## PROMPT:
Would you output the whole listing below, exactly as it reads?

==*==

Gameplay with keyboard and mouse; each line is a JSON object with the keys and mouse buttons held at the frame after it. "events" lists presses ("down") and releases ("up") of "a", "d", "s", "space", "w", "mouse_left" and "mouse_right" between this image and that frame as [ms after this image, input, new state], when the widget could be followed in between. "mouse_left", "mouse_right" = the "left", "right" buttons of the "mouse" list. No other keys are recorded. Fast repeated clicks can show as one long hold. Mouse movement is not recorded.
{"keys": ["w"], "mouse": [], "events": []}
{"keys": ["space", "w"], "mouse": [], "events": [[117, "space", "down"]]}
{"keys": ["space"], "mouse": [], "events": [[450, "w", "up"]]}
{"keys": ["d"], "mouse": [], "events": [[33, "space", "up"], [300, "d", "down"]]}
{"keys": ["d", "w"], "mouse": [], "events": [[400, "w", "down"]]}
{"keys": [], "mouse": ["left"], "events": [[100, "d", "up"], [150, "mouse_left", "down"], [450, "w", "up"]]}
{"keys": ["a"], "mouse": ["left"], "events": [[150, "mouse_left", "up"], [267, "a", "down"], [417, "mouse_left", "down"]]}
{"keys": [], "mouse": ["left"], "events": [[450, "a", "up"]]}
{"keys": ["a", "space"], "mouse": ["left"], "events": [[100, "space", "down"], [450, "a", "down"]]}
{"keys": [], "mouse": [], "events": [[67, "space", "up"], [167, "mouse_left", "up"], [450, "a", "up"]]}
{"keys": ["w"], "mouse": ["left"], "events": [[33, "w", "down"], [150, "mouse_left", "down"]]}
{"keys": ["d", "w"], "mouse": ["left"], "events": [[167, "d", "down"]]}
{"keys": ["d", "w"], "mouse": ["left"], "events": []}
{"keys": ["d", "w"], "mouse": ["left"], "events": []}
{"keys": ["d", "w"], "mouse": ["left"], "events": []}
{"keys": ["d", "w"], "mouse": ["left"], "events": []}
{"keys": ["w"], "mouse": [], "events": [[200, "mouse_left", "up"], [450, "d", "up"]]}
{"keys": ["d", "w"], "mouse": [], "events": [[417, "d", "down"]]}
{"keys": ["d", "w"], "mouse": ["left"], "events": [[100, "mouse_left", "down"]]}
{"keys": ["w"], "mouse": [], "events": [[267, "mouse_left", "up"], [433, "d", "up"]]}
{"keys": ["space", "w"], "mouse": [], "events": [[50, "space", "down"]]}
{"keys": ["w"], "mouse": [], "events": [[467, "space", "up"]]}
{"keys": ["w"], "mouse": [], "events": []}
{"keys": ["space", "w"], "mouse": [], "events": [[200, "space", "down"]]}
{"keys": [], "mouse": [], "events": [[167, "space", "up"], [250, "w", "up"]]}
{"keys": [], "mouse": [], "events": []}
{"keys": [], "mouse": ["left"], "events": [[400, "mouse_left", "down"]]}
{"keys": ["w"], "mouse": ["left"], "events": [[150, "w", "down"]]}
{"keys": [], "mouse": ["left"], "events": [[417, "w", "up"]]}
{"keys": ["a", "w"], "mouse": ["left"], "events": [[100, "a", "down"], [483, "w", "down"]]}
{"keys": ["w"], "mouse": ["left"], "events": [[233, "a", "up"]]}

==*==

## ANSWER FOR THE TASK:
Gameplay with keyboard and mouse; each line is a JSON object with the keys and mouse buttons held at the frame after it. "events" lists presses ("down") and releases ("up") of "a", "d", "s", "space", "w", "mouse_left" and "mouse_right" between this image and that frame as [ms after this image, input, new state], when the widget could be followed in between. "mouse_left", "mouse_right" = the "left", "right" buttons of the "mouse" list. No other keys are recorded. Fast repeated clicks can show as one long hold. Mouse movement is not recorded.
{"keys": ["w"], "mouse": [], "events": []}
{"keys": ["space", "w"], "mouse": [], "events": [[117, "space", "down"]]}
{"keys": ["space"], "mouse": [], "events": [[450, "w", "up"]]}
{"keys": ["d"], "mouse": [], "events": [[33, "space", "up"], [300, "d", "down"]]}
{"keys": ["d", "w"], "mouse": [], "events": [[400, "w", "down"]]}
{"keys": [], "mouse": ["left"], "events": [[100, "d", "up"], [150, "mouse_left", "down"], [450, "w", "up"]]}
{"keys": ["a"], "mouse": ["left"], "events": [[150, "mouse_left", "up"], [267, "a", "down"], [417, "mouse_left", "down"]]}
{"keys": [], "mouse": ["left"], "events": [[450, "a", "up"]]}
{"keys": ["a", "space"], "mouse": ["left"], "events": [[100, "space", "down"], [450, "a", "down"]]}
{"keys": [], "mouse": [], "events": [[67, "space", "up"], [167, "mouse_left", "up"], [450, "a", "up"]]}
{"keys": ["w"], "mouse": ["left"], "events": [[33, "w", "down"], [150, "mouse_left", "down"]]}
{"keys": ["d", "w"], "mouse": ["left"], "events": [[167, "d", "down"]]}
{"keys": ["d", "w"], "mouse": ["left"], "events": []}
{"keys": ["d", "w"], "mouse": ["left"], "events": []}
{"keys": ["d", "w"], "mouse": ["left"], "events": []}
{"keys": ["d", "w"], "mouse": ["left"], "events": []}
{"keys": ["w"], "mouse": [], "events": [[200, "mouse_left", "up"], [450, "d", "up"]]}
{"keys": ["d", "w"], "mouse": [], "events": [[417, "d", "down"]]}
{"keys": ["d", "w"], "mouse": ["left"], "events": [[100, "mouse_left", "down"]]}
{"keys": ["w"], "mouse": [], "events": [[267, "mouse_left", "up"], [433, "d", "up"]]}
{"keys": ["space", "w"], "mouse": [], "events": [[50, "space", "down"]]}
{"keys": ["w"], "mouse": [], "events": [[467, "space", "up"]]}
{"keys": ["w"], "mouse": [], "events": []}
{"keys": ["space", "w"], "mouse": [], "events": [[200, "space", "down"]]}
{"keys": [], "mouse": [], "events": [[167, "space", "up"], [250, "w", "up"]]}
{"keys": [], "mouse": [], "events": []}
{"keys": [], "mouse": ["left"], "events": [[400, "mouse_left", "down"]]}
{"keys": ["w"], "mouse": ["left"], "events": [[150, "w", "down"]]}
{"keys": [], "mouse": ["left"], "events": [[417, "w", "up"]]}
{"keys": ["a", "w"], "mouse": ["left"], "events": [[100, "a", "down"], [483, "w", "down"]]}
{"keys": ["w"], "mouse": ["left"], "events": [[233, "a", "up"]]}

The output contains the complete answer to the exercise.